■ Data for analysis ■
________

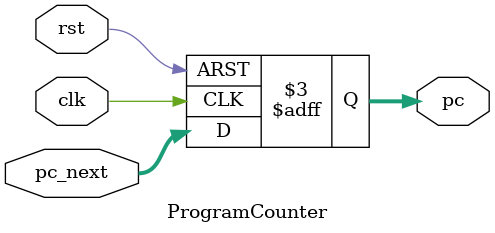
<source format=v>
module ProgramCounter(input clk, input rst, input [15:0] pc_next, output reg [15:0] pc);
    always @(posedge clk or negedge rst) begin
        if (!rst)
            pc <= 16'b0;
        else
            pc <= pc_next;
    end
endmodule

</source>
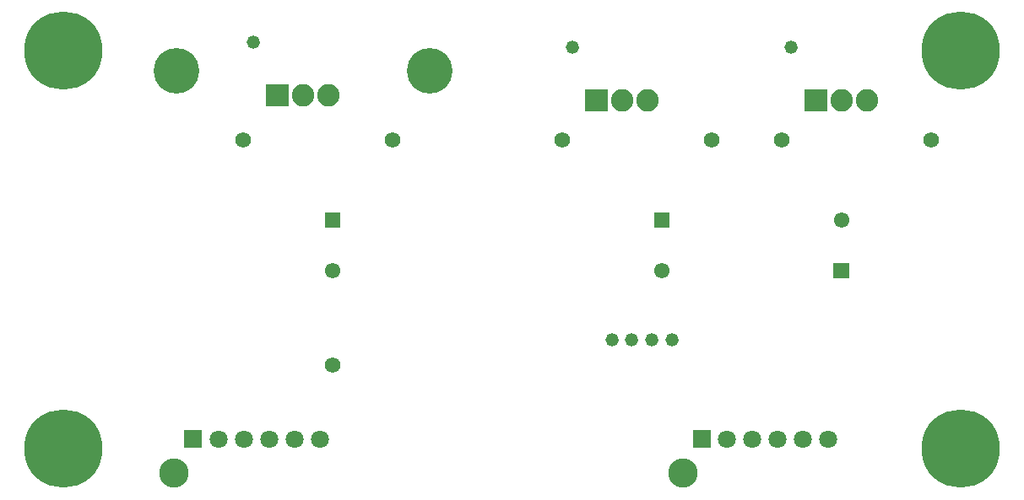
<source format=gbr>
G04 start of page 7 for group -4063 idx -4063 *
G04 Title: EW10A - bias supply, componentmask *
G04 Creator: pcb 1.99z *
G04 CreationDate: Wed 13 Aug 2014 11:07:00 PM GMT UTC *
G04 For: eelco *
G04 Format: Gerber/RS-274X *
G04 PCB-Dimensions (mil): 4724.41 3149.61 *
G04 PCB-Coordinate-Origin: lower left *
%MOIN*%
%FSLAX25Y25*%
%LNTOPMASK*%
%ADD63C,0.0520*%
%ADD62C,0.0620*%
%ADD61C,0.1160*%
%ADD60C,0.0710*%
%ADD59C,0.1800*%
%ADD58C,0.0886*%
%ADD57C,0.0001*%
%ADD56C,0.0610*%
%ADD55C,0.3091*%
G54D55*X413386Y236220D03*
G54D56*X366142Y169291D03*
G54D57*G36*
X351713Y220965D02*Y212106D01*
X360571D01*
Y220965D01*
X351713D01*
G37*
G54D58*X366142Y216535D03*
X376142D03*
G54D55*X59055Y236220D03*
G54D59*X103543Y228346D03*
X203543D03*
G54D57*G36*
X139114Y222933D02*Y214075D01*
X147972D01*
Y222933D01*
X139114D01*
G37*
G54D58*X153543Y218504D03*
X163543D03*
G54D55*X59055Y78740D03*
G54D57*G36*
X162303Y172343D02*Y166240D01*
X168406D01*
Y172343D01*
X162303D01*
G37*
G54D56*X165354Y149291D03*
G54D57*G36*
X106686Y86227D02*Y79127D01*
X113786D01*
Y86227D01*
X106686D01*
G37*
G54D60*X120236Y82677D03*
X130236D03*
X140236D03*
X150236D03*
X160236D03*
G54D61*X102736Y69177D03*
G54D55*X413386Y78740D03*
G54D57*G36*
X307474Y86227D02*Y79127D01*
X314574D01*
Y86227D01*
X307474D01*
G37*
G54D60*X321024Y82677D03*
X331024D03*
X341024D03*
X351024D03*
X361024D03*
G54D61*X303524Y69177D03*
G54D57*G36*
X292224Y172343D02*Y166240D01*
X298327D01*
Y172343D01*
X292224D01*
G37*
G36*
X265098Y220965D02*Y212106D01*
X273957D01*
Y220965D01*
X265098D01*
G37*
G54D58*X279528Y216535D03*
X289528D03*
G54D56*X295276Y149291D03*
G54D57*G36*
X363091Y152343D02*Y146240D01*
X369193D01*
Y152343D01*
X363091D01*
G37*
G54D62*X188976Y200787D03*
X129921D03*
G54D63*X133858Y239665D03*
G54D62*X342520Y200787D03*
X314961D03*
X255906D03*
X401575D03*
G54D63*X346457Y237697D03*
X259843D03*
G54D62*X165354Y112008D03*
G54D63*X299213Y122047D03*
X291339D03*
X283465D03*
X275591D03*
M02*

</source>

________

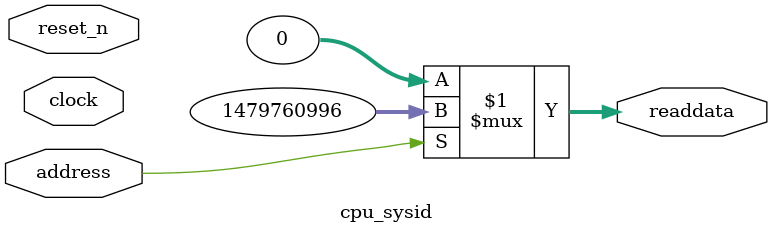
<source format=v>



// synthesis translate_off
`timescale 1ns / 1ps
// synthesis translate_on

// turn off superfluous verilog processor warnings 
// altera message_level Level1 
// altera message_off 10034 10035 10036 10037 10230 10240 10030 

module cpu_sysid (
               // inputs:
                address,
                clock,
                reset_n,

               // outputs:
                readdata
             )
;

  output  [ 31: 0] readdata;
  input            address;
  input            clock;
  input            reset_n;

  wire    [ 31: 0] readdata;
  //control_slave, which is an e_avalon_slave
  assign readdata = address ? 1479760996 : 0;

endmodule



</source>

________

■ What the task requires ■
State how many lines in the entries hold "readdata", please, with no other words.

■ Answer section ■
4